-- BEGIN MATERIAL FOR THIS TASK --

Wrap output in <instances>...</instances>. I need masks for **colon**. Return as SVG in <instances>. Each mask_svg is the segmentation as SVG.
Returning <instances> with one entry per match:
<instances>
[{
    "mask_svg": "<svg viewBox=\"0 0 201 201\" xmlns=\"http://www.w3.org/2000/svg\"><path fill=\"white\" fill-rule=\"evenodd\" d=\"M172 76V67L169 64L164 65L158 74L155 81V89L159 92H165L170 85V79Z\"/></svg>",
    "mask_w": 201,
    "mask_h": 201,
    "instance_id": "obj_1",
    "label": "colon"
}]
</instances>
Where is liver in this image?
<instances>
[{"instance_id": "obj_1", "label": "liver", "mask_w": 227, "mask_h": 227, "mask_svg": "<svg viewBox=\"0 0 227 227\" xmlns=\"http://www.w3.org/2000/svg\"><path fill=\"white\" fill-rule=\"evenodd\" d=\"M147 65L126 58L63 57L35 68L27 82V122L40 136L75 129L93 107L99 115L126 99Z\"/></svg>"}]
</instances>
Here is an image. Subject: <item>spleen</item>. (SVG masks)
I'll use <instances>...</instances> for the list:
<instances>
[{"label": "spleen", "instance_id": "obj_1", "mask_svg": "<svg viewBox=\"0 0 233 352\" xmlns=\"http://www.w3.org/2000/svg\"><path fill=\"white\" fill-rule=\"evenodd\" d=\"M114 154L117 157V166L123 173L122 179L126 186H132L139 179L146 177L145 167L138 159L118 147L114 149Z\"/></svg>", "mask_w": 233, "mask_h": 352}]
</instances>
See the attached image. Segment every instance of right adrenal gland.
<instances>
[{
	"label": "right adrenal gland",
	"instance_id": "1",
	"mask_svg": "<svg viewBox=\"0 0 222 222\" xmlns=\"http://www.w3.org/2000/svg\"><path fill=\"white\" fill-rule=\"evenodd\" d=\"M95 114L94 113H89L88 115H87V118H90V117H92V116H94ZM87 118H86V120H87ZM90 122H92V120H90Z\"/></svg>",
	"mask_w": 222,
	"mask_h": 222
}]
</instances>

-- END MATERIAL FOR THIS TASK --

WORK INSTRUCTIONS
Which lines in the items above contain the word "colon" with the same capitalization? Locate each one and copy it in full.

OUTPUT OF THE EXERCISE
Wrap output in <instances>...</instances>. I need masks for **colon**. Return as SVG in <instances>. Each mask_svg is the segmentation as SVG.
    "label": "colon"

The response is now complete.